Суетно поднялся, заглядывал в глаза конвоя. Впрочем, тут же взял себя в руки и уж больше не позволял себе суеты. Смотрел на всех спокойно. Просто. Только разве что побледнел. Да ведь луна. А в лунном свете и невеста бледнеет, как русалка. И Чудновский, вон, не лучше. Оскалился. Посинел.
— Вы напрасно отказываетесь от молока.
Команда с винтовками молчит. Только глаза горят по-волчьи. И зубами прищелкивают. Или показалось? Бурсак выплясывает в дорогих унтах — доволен! Как же, такая честь! Такая заслуга перед революцией — принять участие в убийстве адмирала. Это же до конца дней, как главный орден! Величайший поступок эпохи! Это и детям, и внукам откроет все двери на теплые хлебные места.
— Гражданин Колчак! Решением Реввоенсовета вы приговариваетесь к расстрелу! — прокричал Чудновский сиплым, бесцветным голосом. И все замолчали, ожидая чего-то.
— Значит, суда не будет.
— Какой там суд! — толкнул в спину Бурсак. Двинулись из камеры в коридор. На пороге Колчак приостановился, окинул взглядом последнее пристанище.
— Проститься с Тимиревой, если можно?
— Нельзя! — толкнули в спину — и затопали по коридору на выход.
Наверху, на лестнице, тоже топот.

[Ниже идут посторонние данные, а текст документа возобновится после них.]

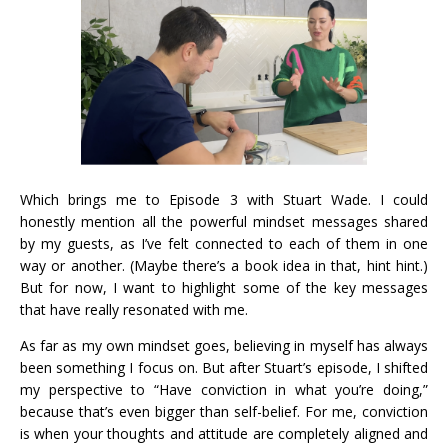
Which brings me to Episode 3 with Stuart Wade. I could
honestly mention all the powerful mindset messages shared
by my guests, as I’ve felt connected to each of them in one
way or another. (Maybe there’s a book idea in that, hint hint.)
But for now, I want to highlight some of the key messages
that have really resonated with me.
As far as my own mindset goes, believing in myself has always
been something I focus on. But after Stuart’s episode, I shifted
my perspective to “Have conviction in what you’re doing,”
because that’s even bigger than self-belief. For me, conviction
is when your thoughts and attitude are completely aligned and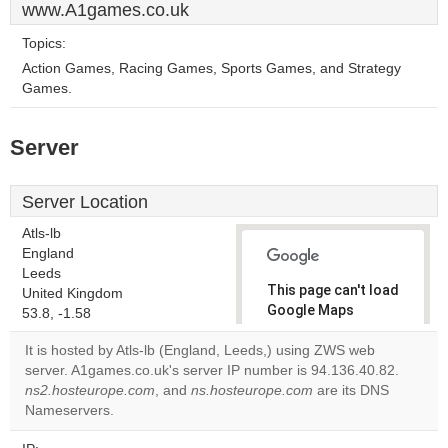
www.A1games.co.uk
Topics:
Action Games, Racing Games, Sports Games, and Strategy
Games.
Server
Server Location
Atls-lb
England
Leeds
This page can't load
United Kingdom
Google Maps
53.8, -1.58
correctly.
It is hosted by Atls-lb (England, Leeds,) using ZWS web
server. A1games.co.uk's server IP number is 94.136.40.82.
Do you
OK
ns2.hosteurope.com
, and
ns.hosteurope.com
own this
are its DNS
website?
Nameservers.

Будто несли что-то тяжелое, неудобное. В окружении вооруженных людей увидел премьера. Вот оно, началось. Пепеляев странно помельчал, ссохся. Обозначились глубокие морщины. Свет фонаря выхватывал то широкий тяжелый лоб, то низ подбородка. Глаза запали глубоко в тень. И губы тряслись. Да и шел нетвердо, на резиново гнущихся ногах. Штатский, что тут скажешь. Не умеют они собрать волю в кулак. А чуть расслабься — и пошла ломать судорога. Колчак отвернулся.